● WRITTEN TASK: Print the line containing "440.3: 53.492 -> 53.469", then every line after it through the end of the material, exactly as written and without pictures.

● WORKING DATA:
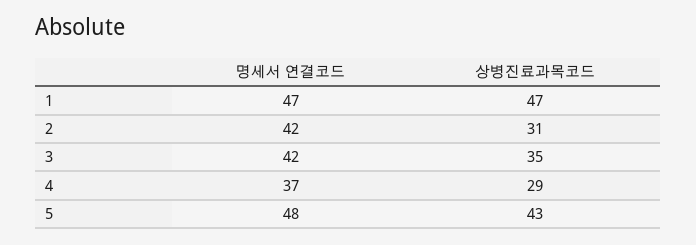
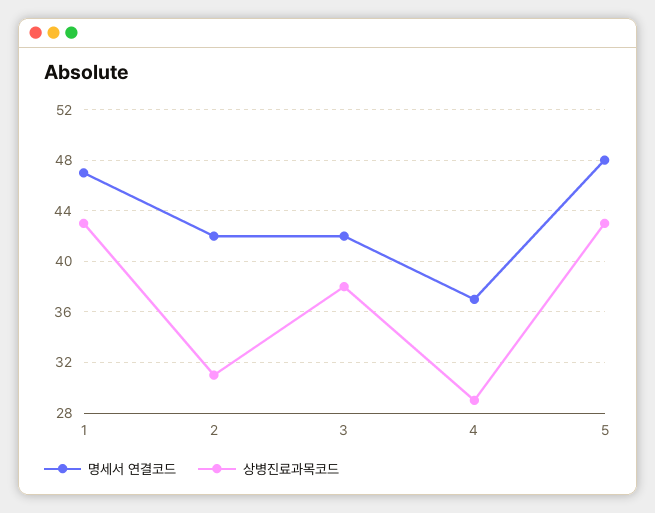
상병진료과목코드, 1: 47 -> 43
상병진료과목코드, 3: 35 -> 38

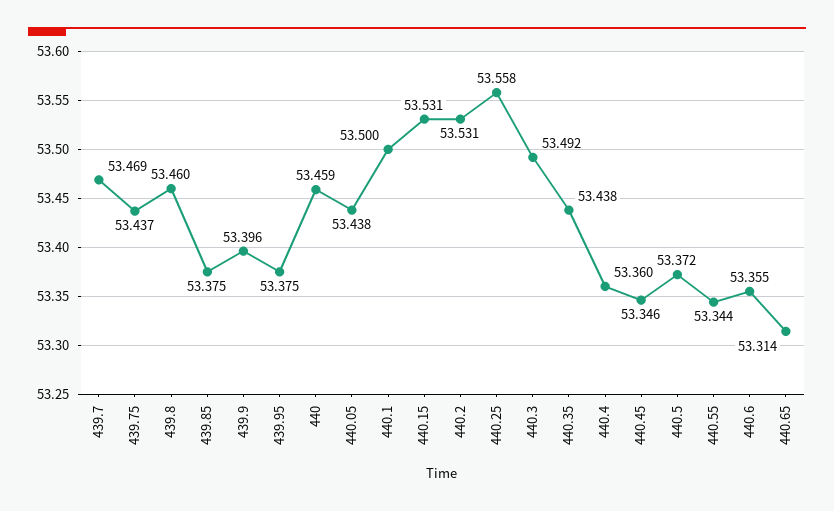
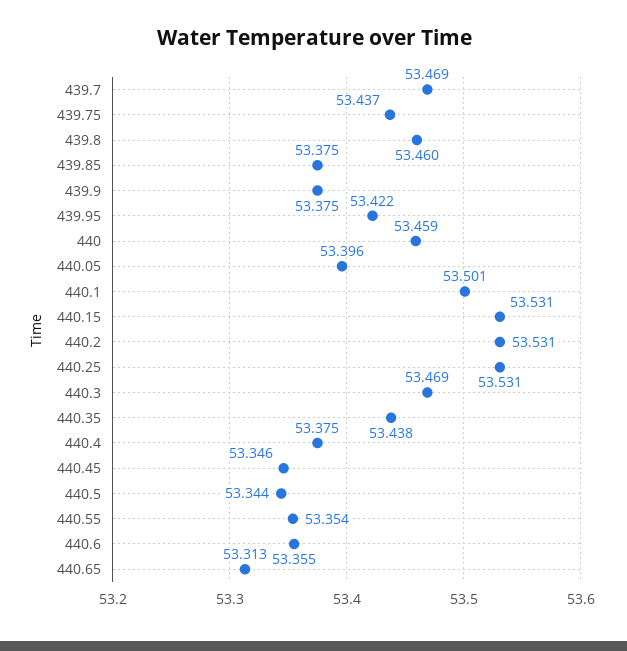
439.9: 53.396 -> 53.375
439.95: 53.375 -> 53.422
440.05: 53.438 -> 53.396
440.1: 53.5 -> 53.501
440.25: 53.558 -> 53.531
440.3: 53.492 -> 53.469
440.4: 53.36 -> 53.375
440.5: 53.372 -> 53.344
440.55: 53.344 -> 53.354
440.65: 53.314 -> 53.313

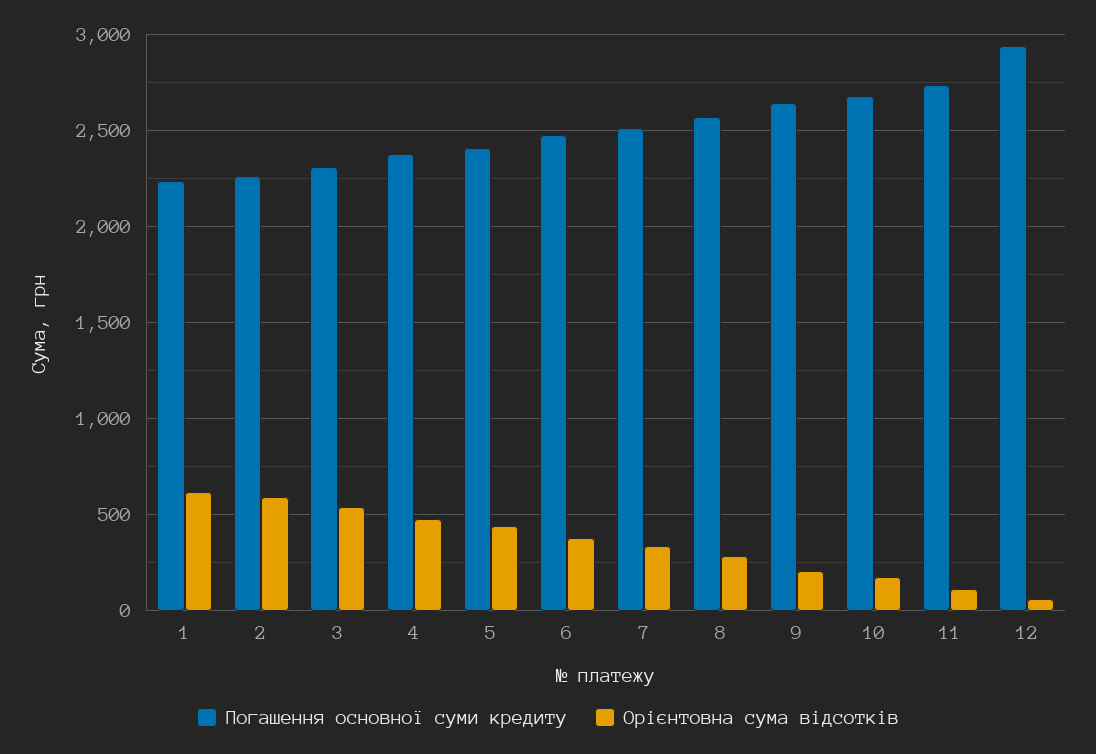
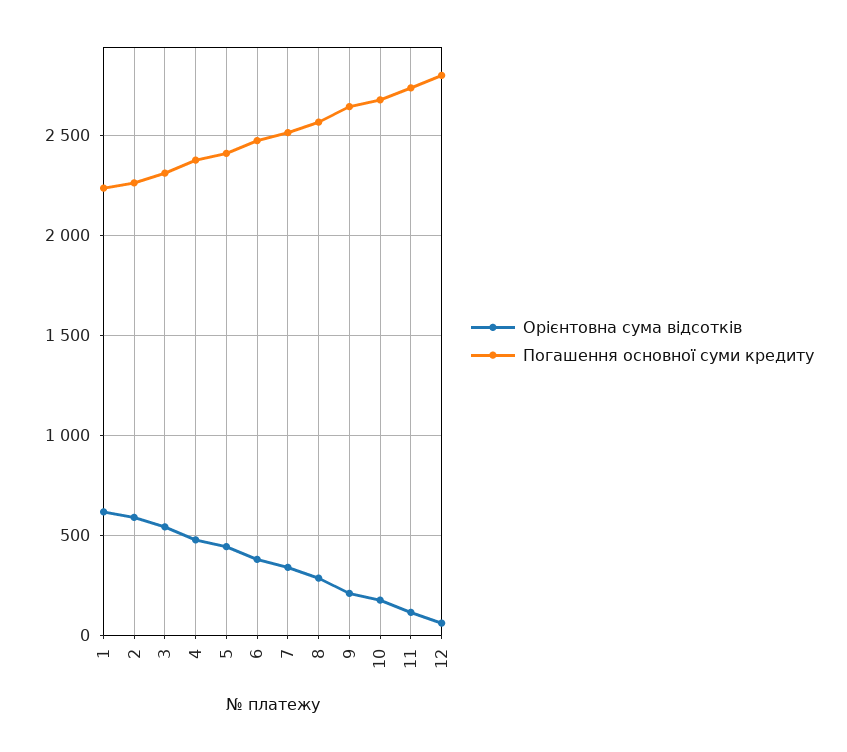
Погашення основної суми кредиту, 12: 2950 -> 2800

● WRITTEN SOLUTION:
440.3: 53.492 -> 53.469
440.4: 53.36 -> 53.375
440.5: 53.372 -> 53.344
440.55: 53.344 -> 53.354
440.65: 53.314 -> 53.313

Погашення основної суми кредиту, 12: 2950 -> 2800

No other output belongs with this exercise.